§ ASSIGNMENT: What are the lines, copied exactly, from the one containing "Cookie Policy" through the last line of the records below, both included?

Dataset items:
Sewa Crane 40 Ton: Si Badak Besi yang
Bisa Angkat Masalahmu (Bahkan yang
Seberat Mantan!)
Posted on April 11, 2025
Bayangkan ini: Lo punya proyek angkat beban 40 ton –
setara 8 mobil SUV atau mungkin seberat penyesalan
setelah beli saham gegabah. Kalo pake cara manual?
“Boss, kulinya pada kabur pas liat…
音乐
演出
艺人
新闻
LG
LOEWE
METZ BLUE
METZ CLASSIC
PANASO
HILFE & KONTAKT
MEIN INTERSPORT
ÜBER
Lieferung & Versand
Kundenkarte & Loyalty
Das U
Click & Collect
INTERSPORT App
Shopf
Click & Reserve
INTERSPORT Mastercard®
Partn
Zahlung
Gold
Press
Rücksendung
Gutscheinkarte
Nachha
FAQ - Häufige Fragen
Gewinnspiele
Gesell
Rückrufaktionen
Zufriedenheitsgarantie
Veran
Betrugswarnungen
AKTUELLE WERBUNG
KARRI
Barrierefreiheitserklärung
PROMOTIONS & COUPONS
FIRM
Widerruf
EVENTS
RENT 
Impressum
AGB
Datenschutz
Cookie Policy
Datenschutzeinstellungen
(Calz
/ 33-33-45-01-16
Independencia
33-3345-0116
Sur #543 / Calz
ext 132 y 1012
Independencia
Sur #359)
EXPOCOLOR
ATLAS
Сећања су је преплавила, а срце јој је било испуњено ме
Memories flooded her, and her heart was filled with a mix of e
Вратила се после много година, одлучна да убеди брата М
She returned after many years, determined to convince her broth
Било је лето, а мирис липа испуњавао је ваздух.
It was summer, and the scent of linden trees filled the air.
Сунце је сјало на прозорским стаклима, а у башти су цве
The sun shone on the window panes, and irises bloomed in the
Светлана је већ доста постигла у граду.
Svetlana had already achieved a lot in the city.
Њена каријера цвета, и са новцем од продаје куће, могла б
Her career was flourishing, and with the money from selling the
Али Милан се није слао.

§ YOUR SOLUTION:
Cookie Policy
Datenschutzeinstellungen
(Calz
/ 33-33-45-01-16
Independencia
33-3345-0116
Sur #543 / Calz
ext 132 y 1012
Independencia
Sur #359)
EXPOCOLOR
ATLAS
Сећања су је преплавила, а срце јој је било испуњено ме
Memories flooded her, and her heart was filled with a mix of e
Вратила се после много година, одлучна да убеди брата М
She returned after many years, determined to convince her broth
Било је лето, а мирис липа испуњавао је ваздух.
It was summer, and the scent of linden trees filled the air.
Сунце је сјало на прозорским стаклима, а у башти су цве
The sun shone on the window panes, and irises bloomed in the
Светлана је већ доста постигла у граду.
Svetlana had already achieved a lot in the city.
Њена каријера цвета, и са новцем од продаје куће, могла б
Her career was flourishing, and with the money from selling the
Али Милан се није слао.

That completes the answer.